Discussion in 'Sports and News' started by MileHigh, Jun 6, 2013.

  1. Stoney

    Stoney Well-Known Member

    I'm curious, why has Shaw emerged as this superhot coaching commodity? He has zero head coaching experience, completely unproven, yet what I've been reading makes it sound like teams are lining up in a bidding war to try to get him.

    Yet, oddly, I don't recall hearing this Shaw buzz last year, yet he's the same thing this year that he was last: an assistant on a winning team. What exactly changed in the last 365 days to suddenly make him the supertrendy hot choice?
     
  2. Big Circus

    Big Circus Well-Known Member

    He's been passed over before because he's a true believer in the triangle offense. Pretty much everyone in basketball doesn't view the triangle as a viable system, but rather an effective "offense" to run with a talent like Jordan or Kobe, since it tends to devolve into isolations for those guys in crunch time anyway. When teams have tried to run it without an elite ball hog, it doesn't work as well.

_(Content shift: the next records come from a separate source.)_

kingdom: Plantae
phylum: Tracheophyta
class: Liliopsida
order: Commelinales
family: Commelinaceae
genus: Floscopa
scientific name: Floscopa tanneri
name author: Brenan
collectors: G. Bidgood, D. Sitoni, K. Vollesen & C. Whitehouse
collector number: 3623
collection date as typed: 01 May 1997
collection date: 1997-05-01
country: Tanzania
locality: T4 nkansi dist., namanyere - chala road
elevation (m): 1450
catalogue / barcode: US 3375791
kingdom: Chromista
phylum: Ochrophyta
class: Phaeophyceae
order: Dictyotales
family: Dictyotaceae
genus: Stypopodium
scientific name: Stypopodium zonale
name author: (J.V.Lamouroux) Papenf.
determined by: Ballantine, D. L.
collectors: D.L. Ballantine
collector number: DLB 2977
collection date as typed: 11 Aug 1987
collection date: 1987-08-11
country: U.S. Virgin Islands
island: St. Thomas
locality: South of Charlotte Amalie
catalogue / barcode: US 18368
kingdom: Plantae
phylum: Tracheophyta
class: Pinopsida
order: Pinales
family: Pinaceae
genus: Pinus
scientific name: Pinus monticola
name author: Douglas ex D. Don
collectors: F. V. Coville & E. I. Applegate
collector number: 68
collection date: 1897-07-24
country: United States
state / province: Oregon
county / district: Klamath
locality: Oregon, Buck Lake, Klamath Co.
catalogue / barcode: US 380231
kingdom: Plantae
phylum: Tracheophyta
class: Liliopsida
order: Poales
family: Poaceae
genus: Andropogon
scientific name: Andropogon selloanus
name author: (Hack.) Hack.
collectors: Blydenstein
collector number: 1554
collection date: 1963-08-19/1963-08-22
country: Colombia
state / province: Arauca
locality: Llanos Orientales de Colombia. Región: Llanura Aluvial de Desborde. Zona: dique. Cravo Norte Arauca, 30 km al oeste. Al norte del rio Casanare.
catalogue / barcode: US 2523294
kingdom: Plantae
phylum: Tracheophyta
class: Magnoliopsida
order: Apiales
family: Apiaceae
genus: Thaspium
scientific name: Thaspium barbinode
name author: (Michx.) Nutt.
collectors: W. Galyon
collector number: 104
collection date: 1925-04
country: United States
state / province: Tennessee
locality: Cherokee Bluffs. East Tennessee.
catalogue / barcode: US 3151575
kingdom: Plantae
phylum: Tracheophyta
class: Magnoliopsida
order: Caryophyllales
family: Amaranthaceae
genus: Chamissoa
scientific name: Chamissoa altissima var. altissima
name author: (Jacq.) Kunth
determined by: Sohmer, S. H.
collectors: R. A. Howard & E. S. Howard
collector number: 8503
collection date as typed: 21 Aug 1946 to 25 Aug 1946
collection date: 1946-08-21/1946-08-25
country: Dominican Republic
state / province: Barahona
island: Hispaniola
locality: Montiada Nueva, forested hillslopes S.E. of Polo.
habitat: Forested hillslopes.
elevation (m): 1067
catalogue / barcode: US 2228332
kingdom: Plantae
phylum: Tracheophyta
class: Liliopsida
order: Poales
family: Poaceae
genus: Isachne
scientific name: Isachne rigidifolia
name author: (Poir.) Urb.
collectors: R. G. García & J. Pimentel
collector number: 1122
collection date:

    That's why I could see Phil Jackson taking over a team as club president, then hiring Shaw. Therefore, if he wins, he proves he can run an entire franchise and validates the triangle at the same time. Clippers as a fit? I think that the triangle could work with the ball in Paul's hands, Griffin in the high post and Bledsoe playing the Ron Harper role.
     
  3. Bob Cook

    Bob Cook Active Member

    Shaw is potentially good head coach in this respect -- he knows how to get inside the heads of players and motivate them. Shaw is widely credited with helping Paul George make the transition from nervous rookie to budding superstar, and prodding along Roy Hibbert's development.
     
  4. LarryCathey

    LarryCathey Member

    Detroit had the same core and coach.
    [/quote]

    Detroit had two different teams led by two different coaches.

    The first group: Thomas, Dumars, Aguirre, V. Johnson, Rodman, Salley, Rodman, Buddah Edwards, Laimbeer, who who were coached by Chuck Daly and a few assistants who moved on to real jobs.

    The second group: Billiups, Hamilton, Prince, Wallace, Wallace, McDyess, Darko, Campbell, Arroyo, who were coached by mercenary Larry Brown.

    No worries, just wanted to point out the difference.
     
  5. heyabbott

    heyabbott Well-Known Member

    Detroit had two different teams led by two different coaches.

    The first group: Thomas, Dumars, Aguirre, V. Johnson, Rodman, Salley, Rodman, Buddah Edwards, Laimbeer, who who were coached by Chuck Daly and a few assistants who moved on to real jobs.

    The second group: Billiups, Hamilton, Prince, Wallace, Wallace, McDyess, Darko, Campbell, Arroyo, who were coached by mercenary Larry Brown.

    No worries, just wanted to point out the difference.